One of the biggest factors to watch in the cattle market for Mitchell called "policy uncertainty."
"We've already seen how sensitive cattle markets are to it," he said.
For example, even though most analysts agreed that an increase in beef imports from Argentina and reopening the US-Mexico border livestock trade would not meaningfully change beef or cattle market fundamentals, the announcements still triggered a three-week selloff in cattle markets, Mitchell said.
The US-Mexico border was first closed to live animal trade in November 2024 following a detection of New World Screwworm in Mexico and has been mostly closed since then. Between February and May 2025, when the border was briefly open, weekly feeder cattle imports from Mexico averaged 14,900 head — about 43% lower than the 2020-2024 weekly average.
With the border still closed to livestock trade due to New World Screwworm concerns, Mitchell said even if an agreement were reached, "a phased reopening would somewhat limit any increase in supply that could disrupt US cattle markets." Since many of the cattle that would have been exported while the border was closed have already likely entered other marketing channels, Mitchell said there is little evidence of a significant backlog of Mexican cattle awaiting import.
Also, the proposed increase to quadruple imports from Argentina to about 132 million pounds would account for less than 1% of US demand, Mitchell said.

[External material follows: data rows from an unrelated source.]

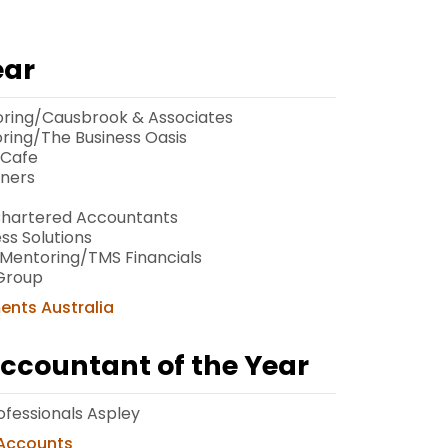
ear
oring/Causbrook & Associates
oring/The Business Oasis
 Cafe
tners
 Chartered Accountants
ss Solutions
Mentoring/TMS Financials
Group
ments Australia
Accountant of the Year
ofessionals Aspley
 Accounts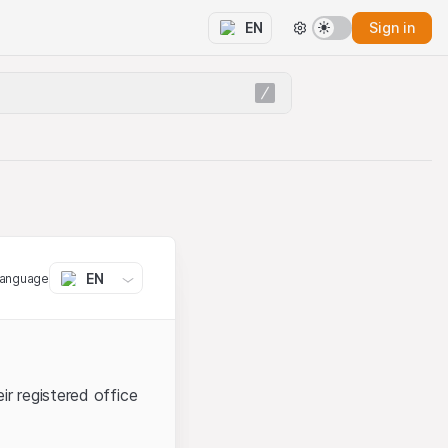
Sign in
EN
EN
language
ir registered office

With low domestic production and historically low cattle numbers, the US has been importing larger-than-normal volumes of beef. The September World Agricultural Supply and Demand Estimates showed 2025 US beef imports at 5.4 billion pounds, or about 18.4% of total US beef consumption, use, and loss, Mitchell said.
"It is important to recognise that 'beef' is not a single product but a diverse portfolio of products serving different market segments," Mitchell said. "The US imports primarily lean manufacturing beef used in ground beef production, while the domestic industry produces a larger share of grain-fed, high-quality cuts."